M. Michel Barnier a souhaité savoir quelle était la position du Chancelier allemand vis-à-vis d'un renforcement de la coopération européenne en matière de défense ; par ailleurs, après avoir noté une certaine dispersion dans les interventions humanitaires européennes organisées à la suite des dégâts causés par le cyclone Mitch en Amérique centrale, il a souhaité que puisse être examinée la mise en place d'une force européenne d'intervention humanitaire.
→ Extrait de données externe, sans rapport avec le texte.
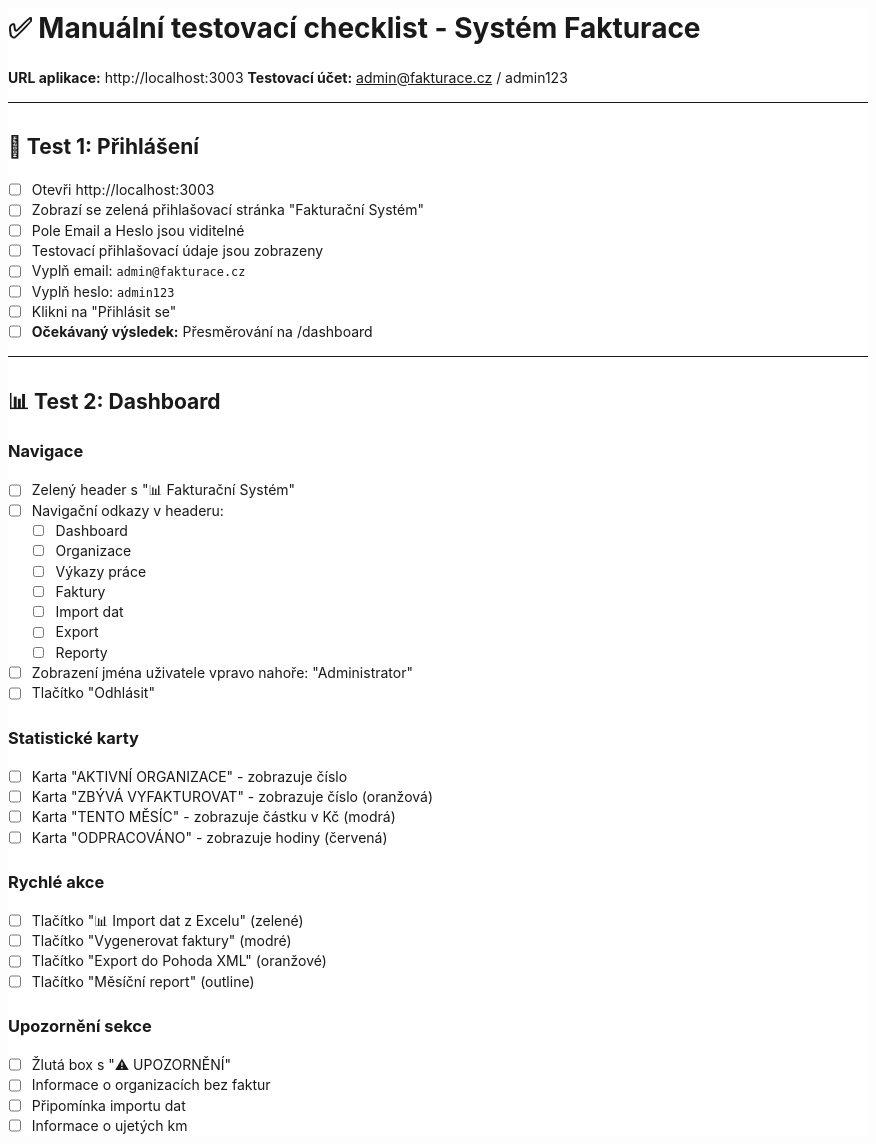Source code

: # ✅ Manuální testovací checklist - Systém Fakturace

**URL aplikace:** http://localhost:3003
**Testovací účet:** admin@fakturace.cz / admin123

---

## 🔐 Test 1: Přihlášení

- [ ] Otevři http://localhost:3003
- [ ] Zobrazí se zelená přihlašovací stránka "Fakturační Systém"
- [ ] Pole Email a Heslo jsou viditelné
- [ ] Testovací přihlašovací údaje jsou zobrazeny
- [ ] Vyplň email: `admin@fakturace.cz`
- [ ] Vyplň heslo: `admin123`
- [ ] Klikni na "Přihlásit se"
- [ ] **Očekávaný výsledek:** Přesměrování na /dashboard

---

## 📊 Test 2: Dashboard

### Navigace
- [ ] Zelený header s "📊 Fakturační Systém"
- [ ] Navigační odkazy v headeru:
  - [ ] Dashboard
  - [ ] Organizace
  - [ ] Výkazy práce
  - [ ] Faktury
  - [ ] Import dat
  - [ ] Export
  - [ ] Reporty
- [ ] Zobrazení jména uživatele vpravo nahoře: "Administrator"
- [ ] Tlačítko "Odhlásit"

### Statistické karty
- [ ] Karta "AKTIVNÍ ORGANIZACE" - zobrazuje číslo
- [ ] Karta "ZBÝVÁ VYFAKTUROVAT" - zobrazuje číslo (oranžová)
- [ ] Karta "TENTO MĚSÍC" - zobrazuje částku v Kč (modrá)
- [ ] Karta "ODPRACOVÁNO" - zobrazuje hodiny (červená)

### Rychlé akce
- [ ] Tlačítko "📊 Import dat z Excelu" (zelené)
- [ ] Tlačítko "Vygenerovat faktury" (modré)
- [ ] Tlačítko "Export do Pohoda XML" (oranžové)
- [ ] Tlačítko "Měsíční report" (outline)

### Upozornění sekce
- [ ] Žlutá box s "⚠️ UPOZORNĚNÍ"
- [ ] Informace o organizacích bez faktur
- [ ] Připomínka importu dat
- [ ] Informace o ujetých km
En réponse aux commissaires, M. Hubert Védrine a apporté les précisions suivantes :

- le recours à la force suppose une décision du Conseil de sécurité ; avant le dénouement de la dernière crise irakienne, les discussions avaient permis d'adopter une résolution approchant de très près une telle autorisation ; une prise de position commune des Européens contre le principe d'une frappe militaire est difficilement concevable ;

- la déception qu'a pu susciter dans différents milieux américains la décision du Président Bill Clinton de renoncer à une frappe militaire contre l'Irak a conduit certains à jeter de manière inacceptable le soupçon sur la position française vis-à-vis de l'Irak ;

- s'agissant de la demande d'extradition d'Abdullah Öcalan, l'Italie est confrontée au double écueil d'un renvoi impossible de ce responsable kurde dans un pays où il encourt la peine de mort et de la difficulté d'accorder l'asile politique au chef d'une organisation terroriste responsable de plusieurs attentats ;

- dans le domaine des relations entre Israël et les Palestiniens, il importe de rappeler que le processus de paix et la lutte contre le terrorisme doivent obéir à des logiques distinctes ; la France, pour sa part, a manifesté sa volonté de maintenir une relation confiante avec les autorités israéliennes et le ministre a d'ailleurs invité son homologue israélien à se rendre à Paris afin de poursuivre le dialogue ; par ailleurs, les binationaux franco-palestiniens partagent les difficultés communes à tous les Palestiniens qui souhaitent se déplacer ; quant à la participation de la CIA prévue par les accords de Wye Plantation, elle officialise une présence observée déjà depuis quelques années ;

- les événements en Afrique centrale obéissent avant tout à des stratégies d'ordre régional ; la France n'a aucune intention d'intervenir dans ce conflit même si elle pourrait appuyer toute initiative en faveur de la paix qui pourrait être souhaitée à l'issue d'éventuels contacts entre les parties concernées lors du sommet franco-africain ; M. Laurent-Désiré Kabila participe à ce sommet en tant que Chef d'Etat en exercice ; la situation du Congo-Brazzaville peut aujourd'hui apparaître plus favorable par contraste avec un environnement régional très incertain ;

- s'agissant des questions européennes, la position française insiste sur la nécessité d'une réforme institutionnelle dont l'opportunité est d'ailleurs de plus en plus reconnue par nos partenaires ;

- la constitution éventuelle d'un axe entre le Royaume-Uni et l'Allemagne dans le domaine aéronautique constitue pour la France une source de préoccupations ; notre pays, très conscient du problème, réfléchit actuellement sur différentes options afin de réagir de la manière la plus adaptée à l'initiative des groupes industriels de nos deux partenaires ;

- les nouvelles orientations allemandes dans le domaine de la politique nucléaire risquaient d'affecter les positions que nos deux pays avaient su défendre conjointement en matière d'environnement afin de limiter notamment l'effet de serre ; l'Allemagne devra en tout état de cause honorer les différents engagements qu'elle a contractés auprès de la France en matière nucléaire ;

- la mise en place d'une force d'intervention humanitaire commune européenne afin de répondre aux situations d'urgence dans le monde constitue une suggestion particulièrement intéressante et mérite un examen approfondi ;

- la position allemande vis-à-vis de la coopération en matière de sécurité et de défense n'a pas marqué, pour l'heure, de véritable évolution ; le Royaume-Uni, quant à lui, a évoqué différentes options dont certaines ouvrent des voies intéressantes ; une clarification apparaît souhaitable dans la perspective d'une éventuelle approche franco-britannique dans ce domaine.